Each chart shows two lines for one outcome class. The solid line is accuracy: "if I only trust predictions above this confidence level, what percentage do I get right?" The dashed line is coverage: "what percentage of actual outcomes of this type would I catch?" As you move the threshold to the right, accuracy generally goes up (you're being pickier) but coverage drops (you're skipping more matches). The sweet spot is where accuracy is high enough to be useful without coverage collapsing to zero.
The optimal threshold is very different per class:
| Outcome | Threshold | Accuracy | Coverage |
|---|---|---|---|
| Home Win | >= 75% | 83% | 28% |
| Draw | >= 43% | 83% | 12% |
| Away Win | >= 55% | 71% | 44% |
Draws need a much lower threshold because the model rarely goes above 50% confidence on draws. But when it predicts a draw with even 43% confidence, it's right 83% of the time. Home wins need a higher bar, at 75% confidence the model hits 83% accuracy while still catching about a quarter of all home wins. Away wins have the best balance at 55%, catching nearly half of all actual away wins at 71% accuracy.
The tradeoff is clear: higher thresholds mean fewer but more reliable predictions. If you only bet on predictions above these thresholds, you'd make roughly 3-4 picks per matchweek instead of 7, but with significantly higher accuracy.
Part VI: Predicting the Upcoming Matchweek
With the model trained on all data through March 9, 2026, I ran predictions for the upcoming Greek Super League fixtures (March 14-15), this time with actual betting odds included as features:
| Date | Match | Prediction | Confidence | ELO Gap |
|---|---|---|---|---|
| 14.3 | OFI Crete vs Olympiakos | Away Win | 89% | -342 |
| 14.3 | Panserraikos vs Aris | Away Win | 66% | -203 |
| 14.3 | Larisa vs Asteras Tripolis | Draw | 43% | +7 |
| 15.3 | Kifisia vs Volos NFC | Draw | 44% | -19 |
| 15.3 | PAOK vs Levadeiakos | Home Win | 87% | +224 |
| 15.3 | Atromitos vs AEK | Away Win | 73% | -252 |
| 15.3 | Panathinaikos vs Panetolikos | Home Win | 72% | +266 |
The strongest prediction: PAOK to beat Levadeiakos at home with 87% confidence, backed by a 224-point ELO gap and PAOK's strong home record.
The most interesting calls: Larisa vs Asteras Tripolis and Kifisia vs Volos NFC, the model predicts draws in both, with 43% and 44% confidence respectively.

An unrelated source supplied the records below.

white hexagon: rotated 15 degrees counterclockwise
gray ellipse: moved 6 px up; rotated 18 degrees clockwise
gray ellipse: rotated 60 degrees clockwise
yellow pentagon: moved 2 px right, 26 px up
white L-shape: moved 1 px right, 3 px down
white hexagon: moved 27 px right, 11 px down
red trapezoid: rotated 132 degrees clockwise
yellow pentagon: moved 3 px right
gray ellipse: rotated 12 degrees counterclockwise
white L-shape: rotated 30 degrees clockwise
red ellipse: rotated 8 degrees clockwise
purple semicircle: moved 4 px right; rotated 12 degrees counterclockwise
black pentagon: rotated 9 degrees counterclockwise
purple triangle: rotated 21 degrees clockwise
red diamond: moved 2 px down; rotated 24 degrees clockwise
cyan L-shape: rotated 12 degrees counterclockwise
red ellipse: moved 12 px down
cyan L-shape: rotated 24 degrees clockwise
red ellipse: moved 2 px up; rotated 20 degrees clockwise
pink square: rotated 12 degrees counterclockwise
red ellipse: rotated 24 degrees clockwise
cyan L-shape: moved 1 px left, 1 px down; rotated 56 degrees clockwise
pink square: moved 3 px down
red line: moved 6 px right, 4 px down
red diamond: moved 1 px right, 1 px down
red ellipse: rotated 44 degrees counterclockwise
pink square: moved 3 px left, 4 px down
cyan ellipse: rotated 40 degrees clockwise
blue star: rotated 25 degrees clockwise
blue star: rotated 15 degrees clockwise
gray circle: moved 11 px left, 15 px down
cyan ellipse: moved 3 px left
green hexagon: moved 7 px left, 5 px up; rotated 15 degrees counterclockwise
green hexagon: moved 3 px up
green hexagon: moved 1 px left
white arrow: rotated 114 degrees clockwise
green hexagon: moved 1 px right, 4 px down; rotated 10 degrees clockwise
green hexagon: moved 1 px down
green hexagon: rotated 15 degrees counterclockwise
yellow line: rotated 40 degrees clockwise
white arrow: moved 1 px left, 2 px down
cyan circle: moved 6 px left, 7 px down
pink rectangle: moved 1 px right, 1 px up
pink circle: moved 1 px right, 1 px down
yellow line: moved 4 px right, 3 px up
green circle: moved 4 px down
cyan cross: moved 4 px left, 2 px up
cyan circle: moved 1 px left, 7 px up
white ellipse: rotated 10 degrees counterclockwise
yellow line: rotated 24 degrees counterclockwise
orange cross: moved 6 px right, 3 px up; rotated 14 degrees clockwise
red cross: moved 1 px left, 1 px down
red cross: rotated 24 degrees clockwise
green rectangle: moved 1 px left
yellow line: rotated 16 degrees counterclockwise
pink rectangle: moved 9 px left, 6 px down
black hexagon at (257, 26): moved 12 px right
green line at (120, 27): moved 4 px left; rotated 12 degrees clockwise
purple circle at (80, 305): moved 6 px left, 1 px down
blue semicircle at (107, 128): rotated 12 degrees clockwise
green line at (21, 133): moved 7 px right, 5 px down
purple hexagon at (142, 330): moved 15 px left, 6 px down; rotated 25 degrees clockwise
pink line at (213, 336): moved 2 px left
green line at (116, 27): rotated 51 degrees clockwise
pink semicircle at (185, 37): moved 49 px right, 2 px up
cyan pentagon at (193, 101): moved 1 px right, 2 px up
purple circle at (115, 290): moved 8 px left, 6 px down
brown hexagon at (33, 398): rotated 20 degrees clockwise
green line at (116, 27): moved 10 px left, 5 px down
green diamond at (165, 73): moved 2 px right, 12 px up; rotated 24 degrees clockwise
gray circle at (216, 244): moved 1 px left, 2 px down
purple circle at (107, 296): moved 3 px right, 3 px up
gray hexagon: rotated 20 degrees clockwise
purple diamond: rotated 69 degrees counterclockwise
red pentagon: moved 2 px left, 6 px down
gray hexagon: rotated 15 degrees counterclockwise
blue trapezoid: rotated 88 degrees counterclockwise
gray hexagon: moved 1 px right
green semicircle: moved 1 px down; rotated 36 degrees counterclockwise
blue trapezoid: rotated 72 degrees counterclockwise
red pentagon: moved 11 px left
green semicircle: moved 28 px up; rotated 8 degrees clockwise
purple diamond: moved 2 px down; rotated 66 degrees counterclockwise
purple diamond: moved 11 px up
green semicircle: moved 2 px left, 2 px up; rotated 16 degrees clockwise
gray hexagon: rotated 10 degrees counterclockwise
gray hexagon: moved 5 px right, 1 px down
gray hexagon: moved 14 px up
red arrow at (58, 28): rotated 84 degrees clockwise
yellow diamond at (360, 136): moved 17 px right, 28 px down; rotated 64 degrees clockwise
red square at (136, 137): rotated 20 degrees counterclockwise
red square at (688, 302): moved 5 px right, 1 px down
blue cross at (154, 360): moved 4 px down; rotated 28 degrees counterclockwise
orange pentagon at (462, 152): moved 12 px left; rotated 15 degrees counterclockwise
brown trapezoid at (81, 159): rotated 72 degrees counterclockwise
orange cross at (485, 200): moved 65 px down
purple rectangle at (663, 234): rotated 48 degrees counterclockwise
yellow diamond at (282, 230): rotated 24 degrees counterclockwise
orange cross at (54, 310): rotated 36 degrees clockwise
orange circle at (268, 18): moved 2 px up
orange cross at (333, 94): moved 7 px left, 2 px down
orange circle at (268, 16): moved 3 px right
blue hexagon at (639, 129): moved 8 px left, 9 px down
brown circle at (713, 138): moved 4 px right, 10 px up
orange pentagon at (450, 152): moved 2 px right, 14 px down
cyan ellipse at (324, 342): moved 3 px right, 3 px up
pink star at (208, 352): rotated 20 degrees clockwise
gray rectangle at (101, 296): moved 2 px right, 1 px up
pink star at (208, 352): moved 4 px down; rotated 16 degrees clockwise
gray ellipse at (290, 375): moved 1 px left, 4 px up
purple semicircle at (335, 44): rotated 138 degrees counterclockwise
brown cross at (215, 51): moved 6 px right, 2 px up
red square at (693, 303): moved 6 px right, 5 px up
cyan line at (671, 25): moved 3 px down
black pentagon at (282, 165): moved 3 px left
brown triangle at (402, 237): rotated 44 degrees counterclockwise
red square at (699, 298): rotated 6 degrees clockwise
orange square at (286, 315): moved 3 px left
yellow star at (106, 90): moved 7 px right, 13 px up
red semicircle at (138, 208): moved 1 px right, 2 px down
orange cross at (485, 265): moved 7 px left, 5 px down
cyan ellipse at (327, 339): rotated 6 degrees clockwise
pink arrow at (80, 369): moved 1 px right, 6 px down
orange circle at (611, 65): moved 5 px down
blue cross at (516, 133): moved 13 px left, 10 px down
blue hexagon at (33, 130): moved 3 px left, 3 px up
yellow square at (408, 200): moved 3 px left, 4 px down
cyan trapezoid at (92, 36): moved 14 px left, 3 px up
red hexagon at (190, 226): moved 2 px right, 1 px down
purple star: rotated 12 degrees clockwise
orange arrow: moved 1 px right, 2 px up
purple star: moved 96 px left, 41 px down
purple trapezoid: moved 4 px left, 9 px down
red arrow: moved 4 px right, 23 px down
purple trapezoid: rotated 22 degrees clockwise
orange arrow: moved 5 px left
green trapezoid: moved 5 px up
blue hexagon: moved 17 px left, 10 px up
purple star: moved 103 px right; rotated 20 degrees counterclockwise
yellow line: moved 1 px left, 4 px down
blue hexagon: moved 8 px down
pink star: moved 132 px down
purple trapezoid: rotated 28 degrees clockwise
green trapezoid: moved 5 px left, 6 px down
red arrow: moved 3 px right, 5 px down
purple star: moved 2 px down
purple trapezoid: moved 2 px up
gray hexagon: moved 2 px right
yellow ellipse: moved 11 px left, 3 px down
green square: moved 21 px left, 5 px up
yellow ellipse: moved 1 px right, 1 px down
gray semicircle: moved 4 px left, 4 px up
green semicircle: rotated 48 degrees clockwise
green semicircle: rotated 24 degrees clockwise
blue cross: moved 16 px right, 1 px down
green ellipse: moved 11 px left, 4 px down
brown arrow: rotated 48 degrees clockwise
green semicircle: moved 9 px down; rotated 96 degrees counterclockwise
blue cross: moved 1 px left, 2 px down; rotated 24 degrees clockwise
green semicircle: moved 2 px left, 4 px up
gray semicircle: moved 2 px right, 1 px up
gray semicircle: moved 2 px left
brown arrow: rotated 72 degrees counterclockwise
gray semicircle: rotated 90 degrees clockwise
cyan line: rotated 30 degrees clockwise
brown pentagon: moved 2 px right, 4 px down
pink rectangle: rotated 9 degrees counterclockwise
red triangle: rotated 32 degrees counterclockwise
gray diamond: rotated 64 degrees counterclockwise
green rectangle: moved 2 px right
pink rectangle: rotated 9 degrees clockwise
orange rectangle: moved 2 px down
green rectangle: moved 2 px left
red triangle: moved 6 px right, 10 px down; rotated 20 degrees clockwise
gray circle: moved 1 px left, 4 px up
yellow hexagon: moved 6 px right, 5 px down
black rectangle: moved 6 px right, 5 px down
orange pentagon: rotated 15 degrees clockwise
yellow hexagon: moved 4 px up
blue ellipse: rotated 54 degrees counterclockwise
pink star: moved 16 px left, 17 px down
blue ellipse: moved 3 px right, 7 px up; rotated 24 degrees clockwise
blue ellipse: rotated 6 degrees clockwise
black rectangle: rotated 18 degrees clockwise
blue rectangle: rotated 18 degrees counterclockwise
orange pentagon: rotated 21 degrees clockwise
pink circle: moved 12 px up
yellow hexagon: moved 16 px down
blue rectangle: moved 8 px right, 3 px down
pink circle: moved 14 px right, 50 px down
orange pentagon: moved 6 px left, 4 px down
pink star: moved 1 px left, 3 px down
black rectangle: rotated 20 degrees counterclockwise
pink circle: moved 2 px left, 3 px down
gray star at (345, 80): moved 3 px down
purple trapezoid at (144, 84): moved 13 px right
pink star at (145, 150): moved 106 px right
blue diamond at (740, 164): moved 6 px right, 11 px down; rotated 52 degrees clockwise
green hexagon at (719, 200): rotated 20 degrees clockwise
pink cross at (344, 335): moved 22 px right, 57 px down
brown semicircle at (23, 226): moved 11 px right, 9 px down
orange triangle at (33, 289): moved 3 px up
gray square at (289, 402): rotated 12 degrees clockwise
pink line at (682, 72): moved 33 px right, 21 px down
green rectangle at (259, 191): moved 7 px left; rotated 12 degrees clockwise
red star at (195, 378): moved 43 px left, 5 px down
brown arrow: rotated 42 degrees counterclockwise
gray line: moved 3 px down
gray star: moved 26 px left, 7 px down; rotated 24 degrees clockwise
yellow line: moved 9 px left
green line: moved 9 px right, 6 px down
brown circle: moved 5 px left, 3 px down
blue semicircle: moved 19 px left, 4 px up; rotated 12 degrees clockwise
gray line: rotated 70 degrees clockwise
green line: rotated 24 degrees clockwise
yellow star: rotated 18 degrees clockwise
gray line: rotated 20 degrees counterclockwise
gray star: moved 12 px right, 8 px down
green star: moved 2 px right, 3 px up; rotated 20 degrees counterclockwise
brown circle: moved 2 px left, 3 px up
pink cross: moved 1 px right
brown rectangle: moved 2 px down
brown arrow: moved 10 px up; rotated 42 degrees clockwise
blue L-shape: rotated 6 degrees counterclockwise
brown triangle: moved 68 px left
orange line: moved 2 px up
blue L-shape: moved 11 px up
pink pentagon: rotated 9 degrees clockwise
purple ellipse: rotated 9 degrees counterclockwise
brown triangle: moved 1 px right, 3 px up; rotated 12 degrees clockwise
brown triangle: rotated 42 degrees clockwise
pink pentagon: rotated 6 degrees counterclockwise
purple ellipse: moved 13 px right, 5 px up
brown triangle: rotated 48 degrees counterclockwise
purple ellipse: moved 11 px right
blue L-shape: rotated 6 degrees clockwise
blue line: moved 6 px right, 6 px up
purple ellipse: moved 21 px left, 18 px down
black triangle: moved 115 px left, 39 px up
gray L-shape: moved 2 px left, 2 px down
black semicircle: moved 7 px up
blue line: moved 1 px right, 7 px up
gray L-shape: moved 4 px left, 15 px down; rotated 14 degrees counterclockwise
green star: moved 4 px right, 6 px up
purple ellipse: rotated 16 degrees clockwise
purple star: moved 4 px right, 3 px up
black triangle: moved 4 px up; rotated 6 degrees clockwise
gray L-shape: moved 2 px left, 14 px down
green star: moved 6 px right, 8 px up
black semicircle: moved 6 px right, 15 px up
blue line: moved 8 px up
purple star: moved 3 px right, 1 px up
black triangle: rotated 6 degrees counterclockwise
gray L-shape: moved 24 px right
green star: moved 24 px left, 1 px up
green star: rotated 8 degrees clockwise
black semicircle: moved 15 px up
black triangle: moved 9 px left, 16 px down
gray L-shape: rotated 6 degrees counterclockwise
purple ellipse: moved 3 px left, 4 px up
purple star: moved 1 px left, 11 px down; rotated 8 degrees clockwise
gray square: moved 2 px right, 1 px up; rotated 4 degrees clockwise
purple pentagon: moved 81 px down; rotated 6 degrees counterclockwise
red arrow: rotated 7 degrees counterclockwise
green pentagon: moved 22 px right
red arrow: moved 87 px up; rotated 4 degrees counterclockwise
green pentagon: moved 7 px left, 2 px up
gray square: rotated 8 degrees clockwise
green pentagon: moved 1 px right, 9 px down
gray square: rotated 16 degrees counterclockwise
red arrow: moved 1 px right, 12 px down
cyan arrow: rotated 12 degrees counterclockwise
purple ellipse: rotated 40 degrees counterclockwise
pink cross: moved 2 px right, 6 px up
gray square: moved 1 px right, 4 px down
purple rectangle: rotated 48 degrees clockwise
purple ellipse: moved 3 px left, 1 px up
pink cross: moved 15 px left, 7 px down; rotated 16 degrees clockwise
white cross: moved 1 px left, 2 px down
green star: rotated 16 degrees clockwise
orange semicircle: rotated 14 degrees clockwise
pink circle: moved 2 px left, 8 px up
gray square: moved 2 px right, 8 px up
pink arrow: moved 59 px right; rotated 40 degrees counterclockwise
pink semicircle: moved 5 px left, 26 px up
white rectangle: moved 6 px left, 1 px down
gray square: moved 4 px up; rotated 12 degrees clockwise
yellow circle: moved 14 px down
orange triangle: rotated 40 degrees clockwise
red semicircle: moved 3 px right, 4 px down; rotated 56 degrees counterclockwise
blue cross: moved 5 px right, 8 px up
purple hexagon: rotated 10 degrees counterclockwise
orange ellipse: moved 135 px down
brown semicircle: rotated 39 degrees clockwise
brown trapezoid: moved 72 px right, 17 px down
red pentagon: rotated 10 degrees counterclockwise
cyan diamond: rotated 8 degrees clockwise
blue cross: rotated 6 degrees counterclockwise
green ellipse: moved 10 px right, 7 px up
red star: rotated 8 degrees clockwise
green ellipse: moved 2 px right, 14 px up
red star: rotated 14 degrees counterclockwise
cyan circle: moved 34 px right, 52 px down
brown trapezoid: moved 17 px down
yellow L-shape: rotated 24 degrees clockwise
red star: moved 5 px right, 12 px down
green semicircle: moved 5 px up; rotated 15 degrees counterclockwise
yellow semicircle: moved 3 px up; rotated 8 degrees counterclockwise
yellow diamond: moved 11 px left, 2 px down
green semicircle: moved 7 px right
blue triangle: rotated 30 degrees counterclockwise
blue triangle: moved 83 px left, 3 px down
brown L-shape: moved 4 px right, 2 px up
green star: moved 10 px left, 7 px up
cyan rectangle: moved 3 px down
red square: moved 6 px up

These are evenly matched teams where the odds and ELO ratings are close, and the model is picking up on the lack of separation between the sides. Given that our model achieves 60% precision on draw predictions, these are worth watching.
Next
I will use the model to predict the outcome of the games till the end of the season and keep updating the article, and ofcourse will do some fun bets with it.